Nel suo recente intervento al senato Matteo Renzi ha riproposto un vecchio problema che si trascina irrisolto in Italia da più di 70 anni: quali sono gli elementi oggettivi, le caratteristiche, i principi giuridici da usare per identificare un partito politico?
Agli albori della Repubblica italiana le idee in proposito erano piuttosto confuse, ci fu persino chi fondò il “partito della bistecca” che presentò una propria lista alle elezioni politiche con un contrassegno in cui era effigiato un vitellino circondato dalla scritta “la vita è una vitella”, che avrebbe dovuto dire tutto sul programma quanto meno strano della compagnia.
L’art. 89 della Costituzione ha stabilito che “tutti i cittadini hanno diritto ad associarsi liberamente in partiti politici per concorrere con metodo democratico a determinare la politica nazionale” non esiste però nella nostra ormai sterminata legislazione una sola norma che definisca i caratteri propri delle associazioni che costituiscono un partito e la loro differenza con tutte le altre associazioni, che pure possono avere una finalità di interesse pubblico, come ad esempio le associazioni ambientaliste, quelle di volontariato nelle sue mille modalità e così via di seguito.
Perchè sia mancata e manchi ancora una legge sui partiti politici è molto semplice: da una parte gli ultra liberali hanno ritenuto e ritengono che la forma partito possa divenire una camicia di forza che in qualche modo limiti i diritti di libertà, dall’altro chi fedele al modello del partito dei quadri fatto di aree riservate e di altrettanta riservatezza sulla sua organizzazione per le sue finalità rivoluzionarie anche quando non si tratta più di fare la rivoluzione.

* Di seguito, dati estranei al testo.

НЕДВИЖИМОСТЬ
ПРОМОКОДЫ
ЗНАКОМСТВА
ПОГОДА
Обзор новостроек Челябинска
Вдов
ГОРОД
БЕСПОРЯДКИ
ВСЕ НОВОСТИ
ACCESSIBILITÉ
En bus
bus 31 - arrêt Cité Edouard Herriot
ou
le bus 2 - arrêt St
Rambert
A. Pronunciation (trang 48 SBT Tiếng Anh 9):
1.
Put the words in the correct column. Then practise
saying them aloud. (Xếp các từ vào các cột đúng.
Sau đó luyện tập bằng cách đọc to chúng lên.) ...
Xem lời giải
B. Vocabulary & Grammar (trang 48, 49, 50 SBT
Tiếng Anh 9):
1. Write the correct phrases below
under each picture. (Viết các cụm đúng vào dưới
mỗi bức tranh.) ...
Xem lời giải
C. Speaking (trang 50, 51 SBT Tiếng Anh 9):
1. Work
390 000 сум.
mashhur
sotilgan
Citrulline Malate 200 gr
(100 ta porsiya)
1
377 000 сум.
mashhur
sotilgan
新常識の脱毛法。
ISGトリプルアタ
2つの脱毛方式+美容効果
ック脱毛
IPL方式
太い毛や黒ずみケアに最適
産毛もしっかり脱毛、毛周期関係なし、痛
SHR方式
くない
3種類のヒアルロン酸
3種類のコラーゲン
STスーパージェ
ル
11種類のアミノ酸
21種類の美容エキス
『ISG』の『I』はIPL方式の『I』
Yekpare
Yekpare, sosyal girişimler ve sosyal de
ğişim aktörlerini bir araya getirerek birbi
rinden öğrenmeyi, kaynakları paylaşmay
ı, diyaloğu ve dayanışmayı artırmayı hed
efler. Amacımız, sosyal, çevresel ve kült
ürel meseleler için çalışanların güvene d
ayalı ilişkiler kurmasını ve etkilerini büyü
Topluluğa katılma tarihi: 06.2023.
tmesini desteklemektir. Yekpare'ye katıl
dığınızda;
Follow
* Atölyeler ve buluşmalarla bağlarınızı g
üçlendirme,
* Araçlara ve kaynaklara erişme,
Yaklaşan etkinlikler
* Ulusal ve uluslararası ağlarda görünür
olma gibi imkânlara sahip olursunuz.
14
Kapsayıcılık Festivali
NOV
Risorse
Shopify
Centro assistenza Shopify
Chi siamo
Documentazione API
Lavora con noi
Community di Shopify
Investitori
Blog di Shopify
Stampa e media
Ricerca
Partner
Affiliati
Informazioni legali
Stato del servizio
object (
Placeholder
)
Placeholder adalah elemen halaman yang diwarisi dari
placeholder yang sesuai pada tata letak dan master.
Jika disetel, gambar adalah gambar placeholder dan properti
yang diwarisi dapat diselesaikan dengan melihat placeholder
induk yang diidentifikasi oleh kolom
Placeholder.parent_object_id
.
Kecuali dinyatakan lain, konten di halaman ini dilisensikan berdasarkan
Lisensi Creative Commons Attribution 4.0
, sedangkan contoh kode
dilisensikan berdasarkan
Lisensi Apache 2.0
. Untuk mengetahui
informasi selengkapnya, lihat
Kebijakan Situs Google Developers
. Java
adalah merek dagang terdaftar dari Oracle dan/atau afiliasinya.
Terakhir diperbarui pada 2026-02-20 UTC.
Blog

Partito politico è divenuto così un recipiente vuoto, senza indicazioni in etichetta, capace di avere i più diversi contenuti. In questo clima di assoluta incertezza normativa si inseriscono antichi e nuovi tentativi della magistratura che svolgendo l’indagine può essere motivata a ricercare se il gruppo associativo che si trova di fronte è un partito politico o una associazione di altro tipo, al fine di applicare le norme sul diritto di finanziamento dei partiti politici. Il risultato finale è paradossale, indirettamente e malgrado ogni loro volontà possono finire in tal modo per essere loro stessi ad individuare quali siano gli strumenti per l’esercizio di libertà dei cittadini. E’ un paradosso ma è ciò che avviene ancora oggi e che, nel caso di Renzi, ha dato spazio a molte polemiche.
La questione che sembrava superato dalla nascita e dallo sviluppo dei movimenti politici, diversi dai partiti in quanto fatti di consenso convogliato e non strutturato si sta riproponendo oggi che le distanze movimentistiche si vanno affievolendo soprattutto perchè dimostratesi (come era naturale data la loro fluidità) non in grado di garantire la governabilità del paese. Riappaiono i partiti all’orizzonte e Renzi ne prende atto, ne fonda uno e si appella ai padri nobili della prima Repubblica, da Moro a Craxi, ben sapendo che nel DNA degli italiani si trova ormai consolidato quello democristiano con qualche venatura socialista.
Renzi pensa la sua carta e quasi simmetrico è il ritorno in campo delle accuse che negli anni novanta segnarono la fine della prima Repubblica: tutti i politici sono corrotti, i magistrati li mettono tutti in galera… e via di seguito. E’ probabile che tra venti anni, come sta avvenendo in questi giorni per Craxi, si comprenderà forse l’errore di chi lotta al di fuori del sistema per abbatterlo.
E’ un gioco pericoloso, molto pericoloso, la fine della seconda repubblica potrebbe essere molto più drammatica di quella della prima. No, l’intervento di Renzi al Senato, al di la di quanto vero o falso abbia affermato, non è per nulla rassicurante.